Bambu ia falando empolgado e fazendo a postura do Guerreiro:
— Então convidei a Tatiane para dançar. E a menina aceitou!
Daí a gente tava lá dançando, beleza... e, tchum, tocou Astronauta de Mármore,
versão do Nenhum de Nós para um som do David Bowie. É um som antigo, no youtube
tem. Daí ela foi chegando mais perto. Eu olhava hipnotizado. Os olhos escuros
dela, tipo planetas binários, sabe.
— “Tu gosta dessa música?” — ela me perguntou.
— Mais aproximação. Eu nem sabia o que dizer... “Eu go...
MmmKHMmmFghtmmm”
A turma riu. Até o barbudo. Bambu riu também, de leve, e
seguiu sua fala:
— Tá, o beijo veio no meio do som. Até aí tudo bem, o
problema é que eu não tava preparado e, com dois segundos de beijo, FIQUEI SEM
AR. (risos) Que mico. Precisava respirar, mas não queria perder a sensação do
beijo... E, claro, não lembrei de respirar pelo nariz! Então... respirei dentro
da boca da menina!
— Meeee!!! — disse uma das senhoras.
— Pois é... Daí a música acabou. Ela se afastou um pouco e
perguntou se era a primeira vez que eu beijava alguém. Era. Não sei por que,
mas nunca mais beijei aquela menina de novo. Mas, quer saber? Foi massa.
E Zé Bambu concluiu dizendo que não devemos ser ansiosos e
que a respiração é uma grande aliada. Sem ar ficamos desesperados. O ar é o
nosso primeiro amigo neste planeta.
Pegando carona na história do Zé, queria dizer que, se você
tem aí seus 13 ou 14 anos ou mais e é BV: Não te desespera, irmão. Daqui a
pouco rola. E vai dar tudo certo. Curte o teu BV, porque depois você vai ter a
vida toda para não ser BV.
Fica sossegada. Escolhe alguém legal, significativo. Daqui a
pouco você pode estar andando pela rua, ele tropeça numa pedra, aterrissa no
teu colo e... tchum. Sem stress. Sem angústia. Deixa estar. Mas respira antes.
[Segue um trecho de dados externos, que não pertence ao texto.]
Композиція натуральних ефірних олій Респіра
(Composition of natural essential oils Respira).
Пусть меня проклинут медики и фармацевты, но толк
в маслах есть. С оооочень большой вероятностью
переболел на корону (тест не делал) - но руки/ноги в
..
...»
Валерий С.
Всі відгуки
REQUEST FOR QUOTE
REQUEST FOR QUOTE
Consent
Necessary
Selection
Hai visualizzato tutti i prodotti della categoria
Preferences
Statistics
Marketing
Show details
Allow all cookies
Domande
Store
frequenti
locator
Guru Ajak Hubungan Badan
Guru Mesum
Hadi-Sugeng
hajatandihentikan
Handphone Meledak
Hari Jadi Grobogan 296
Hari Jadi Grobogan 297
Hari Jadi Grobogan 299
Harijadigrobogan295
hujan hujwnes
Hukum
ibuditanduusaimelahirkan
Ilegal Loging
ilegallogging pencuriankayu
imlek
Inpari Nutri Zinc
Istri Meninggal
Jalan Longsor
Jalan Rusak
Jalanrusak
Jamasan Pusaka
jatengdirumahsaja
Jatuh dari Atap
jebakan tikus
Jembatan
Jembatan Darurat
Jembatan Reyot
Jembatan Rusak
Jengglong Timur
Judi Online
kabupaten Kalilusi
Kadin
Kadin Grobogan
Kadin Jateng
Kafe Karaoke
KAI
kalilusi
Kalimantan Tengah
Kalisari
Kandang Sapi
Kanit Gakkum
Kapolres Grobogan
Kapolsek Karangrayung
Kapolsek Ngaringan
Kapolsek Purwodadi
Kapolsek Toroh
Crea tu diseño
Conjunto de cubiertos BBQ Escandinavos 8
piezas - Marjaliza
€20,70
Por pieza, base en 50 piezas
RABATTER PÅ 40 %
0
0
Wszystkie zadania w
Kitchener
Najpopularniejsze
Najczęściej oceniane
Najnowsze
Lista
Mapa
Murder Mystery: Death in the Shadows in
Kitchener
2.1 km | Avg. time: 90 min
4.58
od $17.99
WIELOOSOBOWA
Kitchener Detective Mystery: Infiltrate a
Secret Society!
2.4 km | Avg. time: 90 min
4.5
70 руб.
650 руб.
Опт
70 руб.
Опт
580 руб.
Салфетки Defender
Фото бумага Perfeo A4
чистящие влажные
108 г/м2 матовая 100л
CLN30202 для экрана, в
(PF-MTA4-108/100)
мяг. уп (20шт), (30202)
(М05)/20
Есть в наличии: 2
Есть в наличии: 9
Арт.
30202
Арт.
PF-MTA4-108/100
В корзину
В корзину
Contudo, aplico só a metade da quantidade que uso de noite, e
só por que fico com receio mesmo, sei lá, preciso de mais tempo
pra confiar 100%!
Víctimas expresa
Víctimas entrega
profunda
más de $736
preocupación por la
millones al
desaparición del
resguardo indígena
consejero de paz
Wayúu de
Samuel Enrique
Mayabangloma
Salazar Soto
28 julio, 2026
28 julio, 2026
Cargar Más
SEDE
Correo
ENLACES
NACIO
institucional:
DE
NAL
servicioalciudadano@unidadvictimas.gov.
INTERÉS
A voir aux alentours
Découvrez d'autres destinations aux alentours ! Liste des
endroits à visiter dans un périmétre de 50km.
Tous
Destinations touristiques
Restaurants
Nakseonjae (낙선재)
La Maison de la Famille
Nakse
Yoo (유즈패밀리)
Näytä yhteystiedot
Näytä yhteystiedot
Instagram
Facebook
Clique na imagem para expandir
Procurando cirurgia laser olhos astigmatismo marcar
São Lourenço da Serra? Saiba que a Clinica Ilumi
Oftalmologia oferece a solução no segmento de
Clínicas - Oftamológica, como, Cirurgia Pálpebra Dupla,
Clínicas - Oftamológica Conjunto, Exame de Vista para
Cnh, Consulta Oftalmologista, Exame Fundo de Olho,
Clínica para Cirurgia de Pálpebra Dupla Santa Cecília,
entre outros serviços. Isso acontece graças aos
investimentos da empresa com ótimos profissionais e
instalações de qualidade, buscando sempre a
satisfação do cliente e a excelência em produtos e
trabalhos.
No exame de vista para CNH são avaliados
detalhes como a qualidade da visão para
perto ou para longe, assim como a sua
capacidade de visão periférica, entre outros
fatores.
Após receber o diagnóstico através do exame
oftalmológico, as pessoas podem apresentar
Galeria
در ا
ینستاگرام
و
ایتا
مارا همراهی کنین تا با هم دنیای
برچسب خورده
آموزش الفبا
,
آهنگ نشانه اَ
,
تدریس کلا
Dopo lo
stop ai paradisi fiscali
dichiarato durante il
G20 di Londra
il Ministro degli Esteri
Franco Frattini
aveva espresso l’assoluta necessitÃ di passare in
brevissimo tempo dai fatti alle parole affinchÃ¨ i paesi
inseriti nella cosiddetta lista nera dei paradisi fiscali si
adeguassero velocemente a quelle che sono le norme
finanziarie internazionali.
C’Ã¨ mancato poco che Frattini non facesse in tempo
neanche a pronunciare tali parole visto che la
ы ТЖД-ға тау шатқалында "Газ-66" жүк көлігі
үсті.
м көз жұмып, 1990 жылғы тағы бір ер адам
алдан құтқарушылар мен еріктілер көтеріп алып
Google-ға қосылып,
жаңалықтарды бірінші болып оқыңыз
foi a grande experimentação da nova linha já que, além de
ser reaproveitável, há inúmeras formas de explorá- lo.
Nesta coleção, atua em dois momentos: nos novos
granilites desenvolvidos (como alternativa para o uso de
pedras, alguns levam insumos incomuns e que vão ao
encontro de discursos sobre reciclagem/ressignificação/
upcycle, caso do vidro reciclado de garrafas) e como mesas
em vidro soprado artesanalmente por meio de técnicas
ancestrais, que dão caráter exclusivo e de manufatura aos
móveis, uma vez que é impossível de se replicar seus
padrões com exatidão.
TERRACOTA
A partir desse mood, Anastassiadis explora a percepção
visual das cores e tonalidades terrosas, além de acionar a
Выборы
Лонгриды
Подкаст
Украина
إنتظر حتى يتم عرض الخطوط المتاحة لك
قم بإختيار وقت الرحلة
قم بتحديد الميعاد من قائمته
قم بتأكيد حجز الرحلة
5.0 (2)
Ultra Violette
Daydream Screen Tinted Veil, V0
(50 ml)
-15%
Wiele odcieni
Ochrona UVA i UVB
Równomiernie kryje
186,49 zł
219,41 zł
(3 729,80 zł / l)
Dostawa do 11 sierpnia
Fuuuundo. E se você fizer uma trapalhada grande, depois vai poder rir disso,
quando crescer. Desde que seja feito com amizade.
E caso você já seja casado/a há milhões de anos, pode incorporar
a vibe BV e achar um jeito de tirar a teia conjugal, no melhor estilo Geração
Z. Brincando de ir descobrindo o outro aos poucos, em meio ao caos da rotina.
Com algum susto ou surpresa. Com medo de dar tudo errado. Plugado no mundo. Com
o coração vivo.
Enquanto isso, vai estudando firme aí, porque o mundo é dos
BVs (casados ou não), dos Nerds, Geeks e CDFs. Namastê.